Exercise - Copy each of the following rows word for word, keeping them in the order shown.

Begin Supplied material

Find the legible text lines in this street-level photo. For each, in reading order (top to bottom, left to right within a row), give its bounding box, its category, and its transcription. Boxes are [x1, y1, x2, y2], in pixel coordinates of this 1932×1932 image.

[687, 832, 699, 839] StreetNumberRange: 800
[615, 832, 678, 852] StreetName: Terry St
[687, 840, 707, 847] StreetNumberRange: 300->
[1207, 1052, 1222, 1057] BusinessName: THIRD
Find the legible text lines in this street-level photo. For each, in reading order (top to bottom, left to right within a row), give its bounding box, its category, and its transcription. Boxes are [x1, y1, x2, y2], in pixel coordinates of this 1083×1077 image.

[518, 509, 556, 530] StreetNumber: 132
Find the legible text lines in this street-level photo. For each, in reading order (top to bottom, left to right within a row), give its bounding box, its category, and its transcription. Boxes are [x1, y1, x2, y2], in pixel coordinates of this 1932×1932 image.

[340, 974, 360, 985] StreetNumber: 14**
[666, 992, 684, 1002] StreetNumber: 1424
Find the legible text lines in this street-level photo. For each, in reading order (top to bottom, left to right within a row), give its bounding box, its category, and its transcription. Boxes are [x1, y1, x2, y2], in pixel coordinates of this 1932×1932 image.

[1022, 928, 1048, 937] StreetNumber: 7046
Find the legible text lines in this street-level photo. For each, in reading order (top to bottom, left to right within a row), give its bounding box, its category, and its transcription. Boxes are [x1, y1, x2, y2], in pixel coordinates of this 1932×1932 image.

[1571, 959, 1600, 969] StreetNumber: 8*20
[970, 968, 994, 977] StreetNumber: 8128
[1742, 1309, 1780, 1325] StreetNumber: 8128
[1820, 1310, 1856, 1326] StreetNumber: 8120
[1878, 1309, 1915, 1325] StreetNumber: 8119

End Supplied material

Correct response -
Find the legible text lines in this street-level photo. For each, in reading order (top to bottom, left to right within a row), give its bounding box, its category, and its transcription. Boxes are [x1, y1, x2, y2], in pixel coordinates of this 1932×1932 image.

[687, 832, 699, 839] StreetNumberRange: 800
[615, 832, 678, 852] StreetName: Terry St
[687, 840, 707, 847] StreetNumberRange: 300->
[1207, 1052, 1222, 1057] BusinessName: THIRD
Find the legible text lines in this street-level photo. For each, in reading order (top to bottom, left to right within a row), give its bounding box, its category, and its transcription. Boxes are [x1, y1, x2, y2], in pixel coordinates of this 1083×1077 image.

[518, 509, 556, 530] StreetNumber: 132
Find the legible text lines in this street-level photo. For each, in reading order (top to bottom, left to right within a row), give its bounding box, its category, and its transcription. Boxes are [x1, y1, x2, y2], in pixel coordinates of this 1932×1932 image.

[340, 974, 360, 985] StreetNumber: 14**
[666, 992, 684, 1002] StreetNumber: 1424
Find the legible text lines in this street-level photo. For each, in reading order (top to bottom, left to right within a row), give its bounding box, its category, and its transcription. Boxes are [x1, y1, x2, y2], in pixel coordinates of this 1932×1932 image.

[1022, 928, 1048, 937] StreetNumber: 7046
Find the legible text lines in this street-level photo. For each, in reading order (top to bottom, left to right within a row), give its bounding box, its category, and its transcription. Boxes are [x1, y1, x2, y2], in pixel coordinates of this 1932×1932 image.

[1571, 959, 1600, 969] StreetNumber: 8*20
[970, 968, 994, 977] StreetNumber: 8128
[1742, 1309, 1780, 1325] StreetNumber: 8128
[1820, 1310, 1856, 1326] StreetNumber: 8120
[1878, 1309, 1915, 1325] StreetNumber: 8119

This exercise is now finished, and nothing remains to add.